🤖 AI Summary
Existing self-supervised methods for point clouds rely on masked reconstruction or explicit geometric generation, which struggle to effectively model structured predictive dependencies. This work proposes a decoder-free, causal implicit next-token prediction paradigm that, for the first time, partitions point clouds into local patches and serializes them into structured 3D token sequences. By leveraging a causal Transformer trained under prefix-only conditioning, the approach directly captures intrinsic structural dependencies within point clouds. The method integrates geometric serialization, prefix-conditioned modeling, displacement-based prediction targets, and gradient stopping strategies, achieving state-of-the-art results across multiple benchmarks: ScanObjectNN (93.8%, 92.6%, and 89.3% accuracy under three variants), ShapeNetPart (85.0% class-wise mean Intersection-over-Union), and S3DIS Area 5 (71.1% mean accuracy).
📝 Abstract
With the rapid progress of multimodal foundation models and predictive pre-training, an important open question is how to equip 3D point clouds with a pre-training paradigm that is better aligned with next-token and next-embedding learning. Existing point-cloud self-supervised methods are largely built on masked reconstruction or explicit geometric generation, and thus remain tied to input recovery rather than predictive dependency modeling. In this paper, we introduce PointNTP, which reformulates point cloud pre-training as a fully causal, decoder-free latent Next-Token Prediction problem. Specifically, each point cloud is first partitioned into local patches and serialized into a structured 3D token sequence according to patch-center geometry. The resulting sequence is then modeled by a causal Transformer under prefix-only conditioning, and trained with a shift-based prediction objective stabilized by stop-gradient targets.
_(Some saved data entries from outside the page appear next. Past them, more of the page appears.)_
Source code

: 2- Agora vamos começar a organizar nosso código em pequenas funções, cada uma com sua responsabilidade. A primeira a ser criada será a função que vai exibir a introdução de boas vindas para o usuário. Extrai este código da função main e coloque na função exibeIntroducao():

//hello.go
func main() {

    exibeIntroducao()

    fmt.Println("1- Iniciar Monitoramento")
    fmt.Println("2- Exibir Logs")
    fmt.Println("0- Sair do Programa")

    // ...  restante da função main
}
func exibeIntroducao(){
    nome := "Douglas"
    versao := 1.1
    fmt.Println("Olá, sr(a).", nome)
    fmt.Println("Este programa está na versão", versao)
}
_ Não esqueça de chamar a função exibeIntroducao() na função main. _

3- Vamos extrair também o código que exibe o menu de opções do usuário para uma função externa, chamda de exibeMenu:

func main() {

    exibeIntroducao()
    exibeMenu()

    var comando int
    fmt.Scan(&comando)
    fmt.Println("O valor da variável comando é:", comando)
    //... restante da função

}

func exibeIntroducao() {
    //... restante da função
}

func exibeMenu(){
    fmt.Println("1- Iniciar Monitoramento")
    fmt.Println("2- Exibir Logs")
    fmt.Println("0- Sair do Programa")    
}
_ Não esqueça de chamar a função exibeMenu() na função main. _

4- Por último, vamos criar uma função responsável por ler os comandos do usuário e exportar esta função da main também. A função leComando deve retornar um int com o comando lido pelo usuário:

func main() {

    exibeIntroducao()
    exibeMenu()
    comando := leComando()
This design enables the model to learn structural dependencies directly in latent space, without reconstruction decoders or explicit geometric recovery. Extensive experiments demonstrate that the proposed PointNTP is highly competitive across multiple downstream tasks: it achieves 93.8%(+0.5%), 92.6%(+0.3%), and 89.3%(+1.1%) on OBJ_BG, OBJ_ONLY, and PB_T50_RS of ScanObjectNN, respectively; obtains 85.0%(+0.1%) in Cls.mIoU on ShapeNetPart; and reaches 71.1% mAcc on S3DIS Area 5. Overall, decoder-free causal latent prediction provides a simple, scalable, and potentially modality-agnostic paradigm for point-cloud self-supervised learning, offering a new 3D perspective on foundation-style predictive learning for 3D data.